Data provided Start Marker

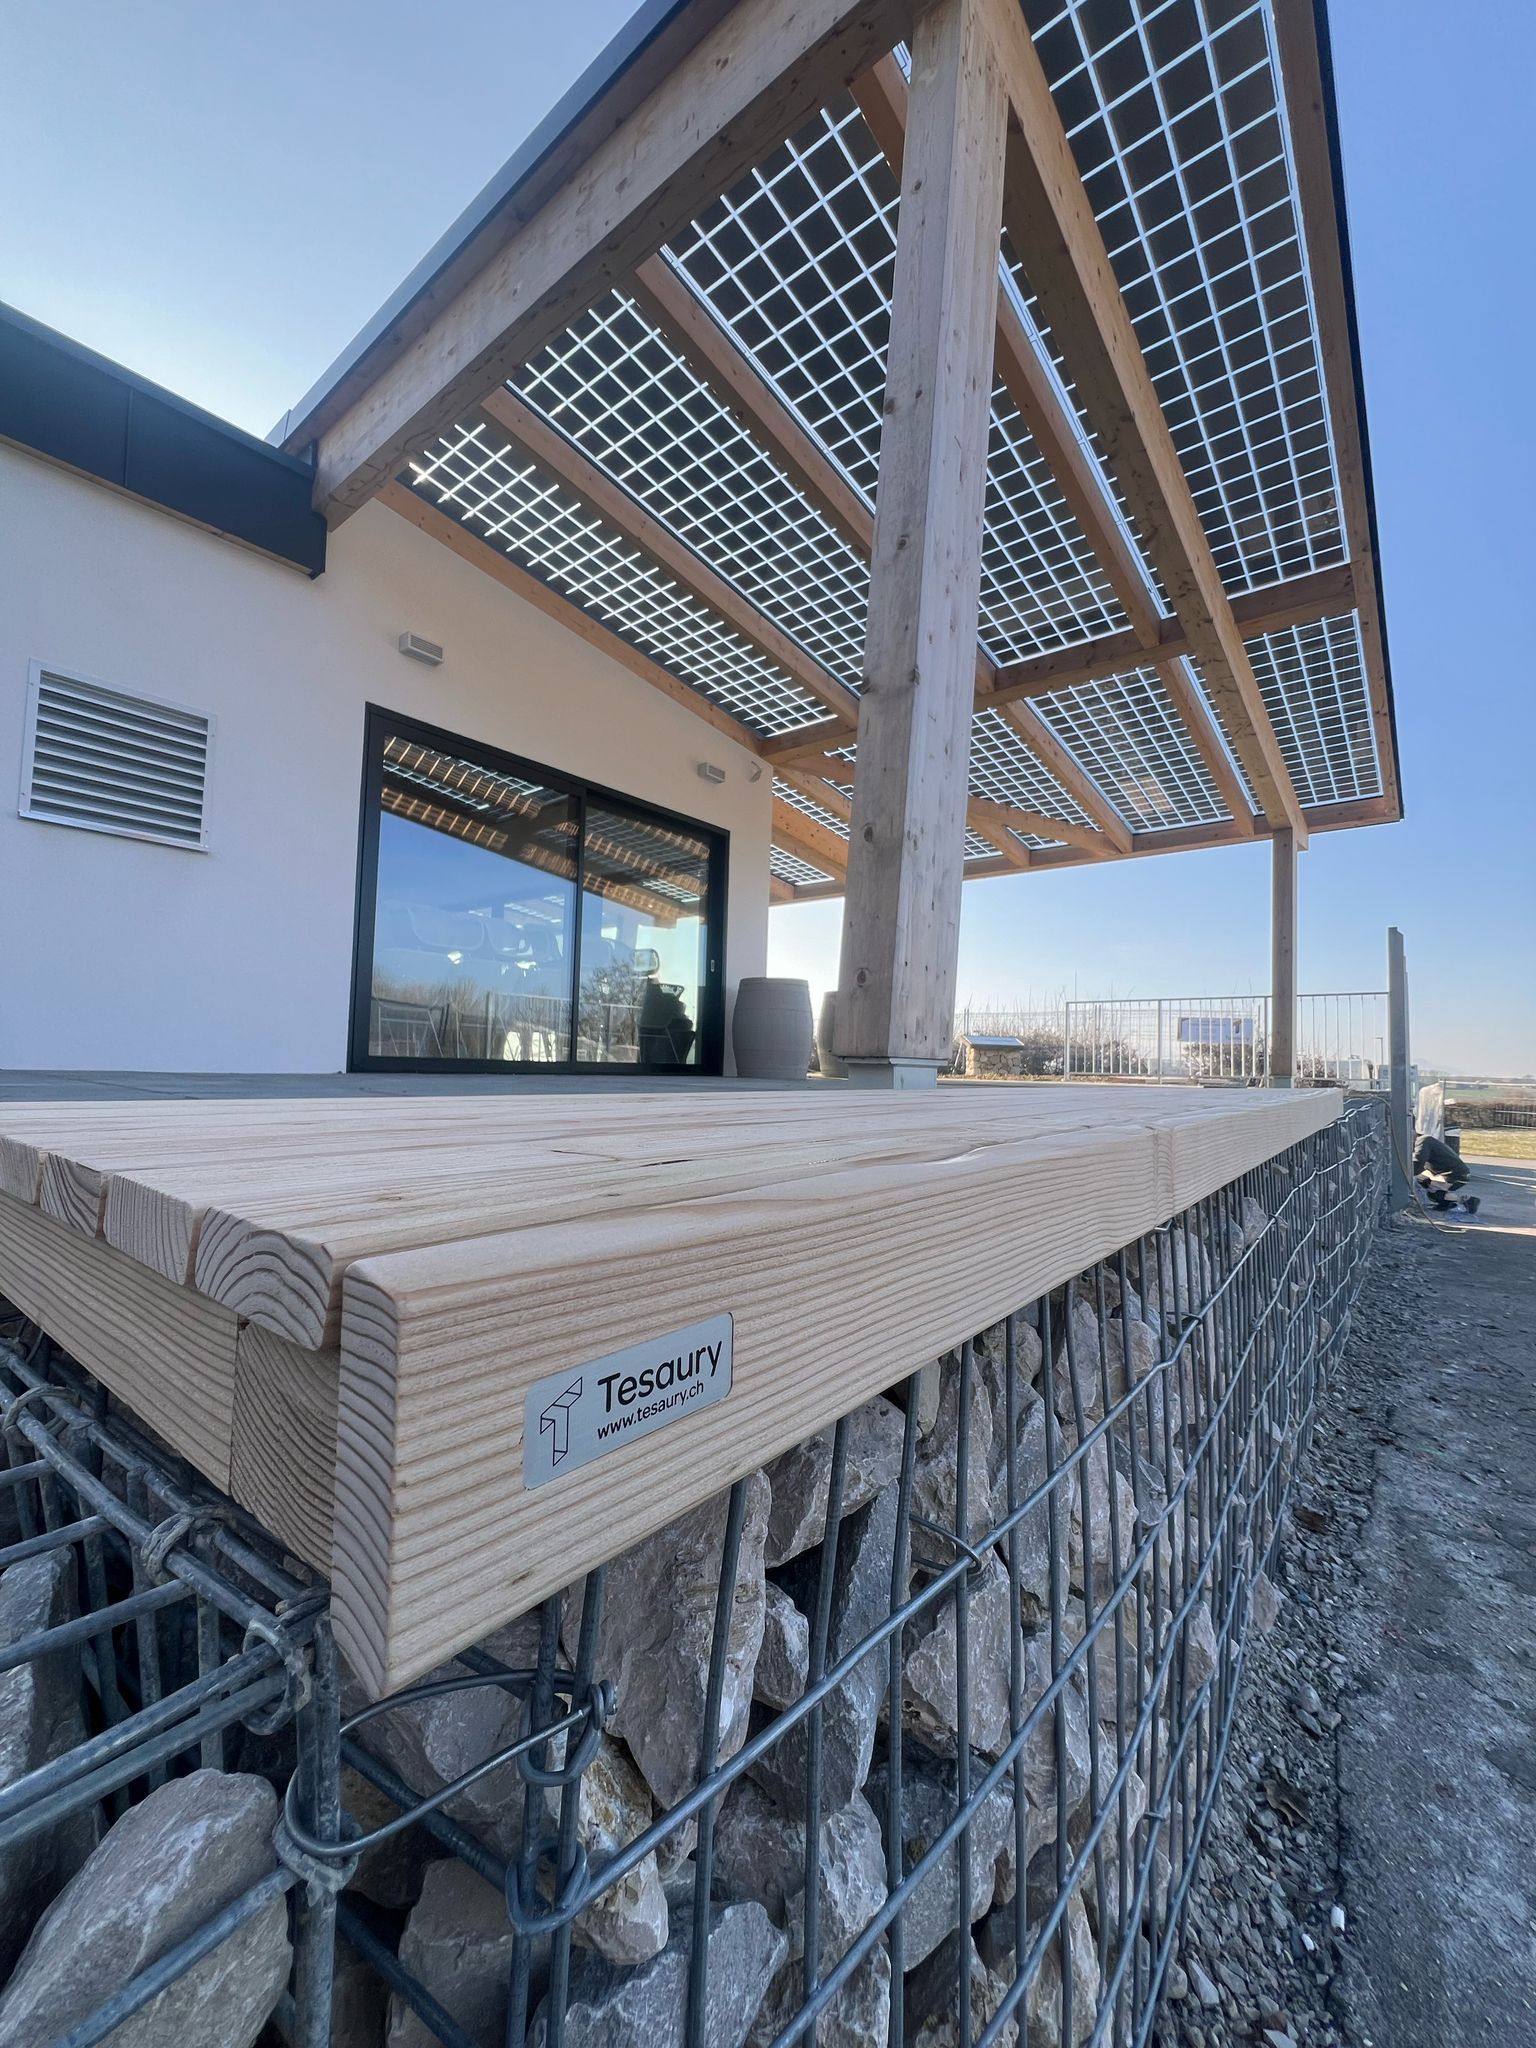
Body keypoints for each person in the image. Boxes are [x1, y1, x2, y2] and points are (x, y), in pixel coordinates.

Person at [1413, 1130, 1479, 1213]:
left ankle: (1467, 1200)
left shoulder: (1422, 1141)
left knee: (1435, 1192)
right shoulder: (1426, 1140)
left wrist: (1410, 1173)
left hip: (1455, 1174)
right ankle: (1447, 1202)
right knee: (1423, 1180)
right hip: (1454, 1173)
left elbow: (1419, 1162)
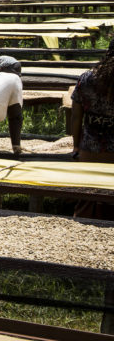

Data provided End Marker

Exercise prompt: Would you reproduce the lines from the one with "right shoulder: (1426, 1140)" through the final line of the data above, exactly and only those, without any pictures?

Response to this exercise:
right shoulder: (1426, 1140)
left wrist: (1410, 1173)
left hip: (1455, 1174)
right ankle: (1447, 1202)
right knee: (1423, 1180)
right hip: (1454, 1173)
left elbow: (1419, 1162)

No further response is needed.